Would you write out each of the lines below word for word, with nothing changed?

┌─ Dataset records

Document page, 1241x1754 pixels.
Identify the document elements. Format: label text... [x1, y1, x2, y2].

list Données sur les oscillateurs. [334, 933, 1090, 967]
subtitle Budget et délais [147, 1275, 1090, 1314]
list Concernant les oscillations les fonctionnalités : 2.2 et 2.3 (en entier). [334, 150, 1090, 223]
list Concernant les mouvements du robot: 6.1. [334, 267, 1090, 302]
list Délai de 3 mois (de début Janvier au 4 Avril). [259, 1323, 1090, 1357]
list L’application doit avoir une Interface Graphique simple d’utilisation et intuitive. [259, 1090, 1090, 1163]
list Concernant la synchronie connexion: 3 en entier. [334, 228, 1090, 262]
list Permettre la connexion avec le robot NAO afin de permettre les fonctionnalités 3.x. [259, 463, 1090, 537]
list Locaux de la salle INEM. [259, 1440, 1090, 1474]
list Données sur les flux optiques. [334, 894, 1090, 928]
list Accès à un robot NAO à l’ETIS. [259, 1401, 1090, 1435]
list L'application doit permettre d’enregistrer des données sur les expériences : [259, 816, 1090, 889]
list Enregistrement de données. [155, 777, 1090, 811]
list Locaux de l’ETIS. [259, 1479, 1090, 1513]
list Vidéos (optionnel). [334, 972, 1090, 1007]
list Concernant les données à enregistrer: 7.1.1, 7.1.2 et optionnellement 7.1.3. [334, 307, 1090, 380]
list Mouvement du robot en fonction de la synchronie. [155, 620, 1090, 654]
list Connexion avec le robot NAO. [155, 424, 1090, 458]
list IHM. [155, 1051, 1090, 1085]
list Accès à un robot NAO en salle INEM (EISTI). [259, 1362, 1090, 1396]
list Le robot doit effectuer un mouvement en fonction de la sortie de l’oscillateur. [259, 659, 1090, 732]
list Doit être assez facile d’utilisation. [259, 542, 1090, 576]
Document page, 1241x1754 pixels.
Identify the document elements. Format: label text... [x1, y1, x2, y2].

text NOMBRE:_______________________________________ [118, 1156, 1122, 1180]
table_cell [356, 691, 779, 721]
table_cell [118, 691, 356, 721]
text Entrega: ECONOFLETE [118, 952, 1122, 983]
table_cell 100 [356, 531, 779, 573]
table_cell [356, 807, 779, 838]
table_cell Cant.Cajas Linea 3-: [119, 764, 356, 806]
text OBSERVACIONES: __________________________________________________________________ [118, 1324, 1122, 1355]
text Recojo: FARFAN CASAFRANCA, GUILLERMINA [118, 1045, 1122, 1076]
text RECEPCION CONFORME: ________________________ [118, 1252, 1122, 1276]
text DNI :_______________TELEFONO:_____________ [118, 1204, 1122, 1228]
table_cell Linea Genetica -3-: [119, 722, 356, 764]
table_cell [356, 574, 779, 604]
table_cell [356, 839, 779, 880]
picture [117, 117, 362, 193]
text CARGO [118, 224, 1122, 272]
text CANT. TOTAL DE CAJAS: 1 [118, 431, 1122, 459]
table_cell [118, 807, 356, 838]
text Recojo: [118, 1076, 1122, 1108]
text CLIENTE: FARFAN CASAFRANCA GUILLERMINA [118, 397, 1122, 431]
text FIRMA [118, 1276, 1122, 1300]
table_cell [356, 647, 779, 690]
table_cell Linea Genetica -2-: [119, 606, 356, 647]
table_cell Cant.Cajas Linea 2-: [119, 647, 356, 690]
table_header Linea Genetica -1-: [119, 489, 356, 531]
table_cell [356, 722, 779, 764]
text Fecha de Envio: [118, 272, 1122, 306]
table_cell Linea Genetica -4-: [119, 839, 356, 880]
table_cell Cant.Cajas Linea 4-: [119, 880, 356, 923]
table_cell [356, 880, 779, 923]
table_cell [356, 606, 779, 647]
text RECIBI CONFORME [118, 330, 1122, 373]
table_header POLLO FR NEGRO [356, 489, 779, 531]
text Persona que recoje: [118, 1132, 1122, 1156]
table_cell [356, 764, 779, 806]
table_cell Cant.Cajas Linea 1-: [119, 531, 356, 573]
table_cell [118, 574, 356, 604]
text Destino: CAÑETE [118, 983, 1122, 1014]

└─

__Answer__.
Document page, 1241x1754 pixels.
Identify the document elements. Format: label text... [x1, y1, x2, y2].

list Données sur les oscillateurs. [334, 933, 1090, 967]
subtitle Budget et délais [147, 1275, 1090, 1314]
list Concernant les oscillations les fonctionnalités : 2.2 et 2.3 (en entier). [334, 150, 1090, 223]
list Concernant les mouvements du robot: 6.1. [334, 267, 1090, 302]
list Délai de 3 mois (de début Janvier au 4 Avril). [259, 1323, 1090, 1357]
list L’application doit avoir une Interface Graphique simple d’utilisation et intuitive. [259, 1090, 1090, 1163]
list Concernant la synchronie connexion: 3 en entier. [334, 228, 1090, 262]
list Permettre la connexion avec le robot NAO afin de permettre les fonctionnalités 3.x. [259, 463, 1090, 537]
list Locaux de la salle INEM. [259, 1440, 1090, 1474]
list Données sur les flux optiques. [334, 894, 1090, 928]
list Accès à un robot NAO à l’ETIS. [259, 1401, 1090, 1435]
list L'application doit permettre d’enregistrer des données sur les expériences : [259, 816, 1090, 889]
list Enregistrement de données. [155, 777, 1090, 811]
list Locaux de l’ETIS. [259, 1479, 1090, 1513]
list Vidéos (optionnel). [334, 972, 1090, 1007]
list Concernant les données à enregistrer: 7.1.1, 7.1.2 et optionnellement 7.1.3. [334, 307, 1090, 380]
list Mouvement du robot en fonction de la synchronie. [155, 620, 1090, 654]
list Connexion avec le robot NAO. [155, 424, 1090, 458]
list IHM. [155, 1051, 1090, 1085]
list Accès à un robot NAO en salle INEM (EISTI). [259, 1362, 1090, 1396]
list Le robot doit effectuer un mouvement en fonction de la sortie de l’oscillateur. [259, 659, 1090, 732]
list Doit être assez facile d’utilisation. [259, 542, 1090, 576]
Document page, 1241x1754 pixels.
Identify the document elements. Format: label text... [x1, y1, x2, y2].

text NOMBRE:_______________________________________ [118, 1156, 1122, 1180]
table_cell [356, 691, 779, 721]
table_cell [118, 691, 356, 721]
text Entrega: ECONOFLETE [118, 952, 1122, 983]
table_cell 100 [356, 531, 779, 573]
table_cell [356, 807, 779, 838]
table_cell Cant.Cajas Linea 3-: [119, 764, 356, 806]
text OBSERVACIONES: __________________________________________________________________ [118, 1324, 1122, 1355]
text Recojo: FARFAN CASAFRANCA, GUILLERMINA [118, 1045, 1122, 1076]
text RECEPCION CONFORME: ________________________ [118, 1252, 1122, 1276]
text DNI :_______________TELEFONO:_____________ [118, 1204, 1122, 1228]
table_cell Linea Genetica -3-: [119, 722, 356, 764]
table_cell [356, 574, 779, 604]
table_cell [356, 839, 779, 880]
picture [117, 117, 362, 193]
text CARGO [118, 224, 1122, 272]
text CANT. TOTAL DE CAJAS: 1 [118, 431, 1122, 459]
table_cell [118, 807, 356, 838]
text Recojo: [118, 1076, 1122, 1108]
text CLIENTE: FARFAN CASAFRANCA GUILLERMINA [118, 397, 1122, 431]
text FIRMA [118, 1276, 1122, 1300]
table_cell [356, 647, 779, 690]
table_cell Linea Genetica -2-: [119, 606, 356, 647]
table_cell Cant.Cajas Linea 2-: [119, 647, 356, 690]
table_header Linea Genetica -1-: [119, 489, 356, 531]
table_cell [356, 722, 779, 764]
text Fecha de Envio: [118, 272, 1122, 306]
table_cell Linea Genetica -4-: [119, 839, 356, 880]
table_cell Cant.Cajas Linea 4-: [119, 880, 356, 923]
table_cell [356, 880, 779, 923]
table_cell [356, 606, 779, 647]
text RECIBI CONFORME [118, 330, 1122, 373]
table_header POLLO FR NEGRO [356, 489, 779, 531]
text Persona que recoje: [118, 1132, 1122, 1156]
table_cell [356, 764, 779, 806]
table_cell Cant.Cajas Linea 1-: [119, 531, 356, 573]
table_cell [118, 574, 356, 604]
text Destino: CAÑETE [118, 983, 1122, 1014]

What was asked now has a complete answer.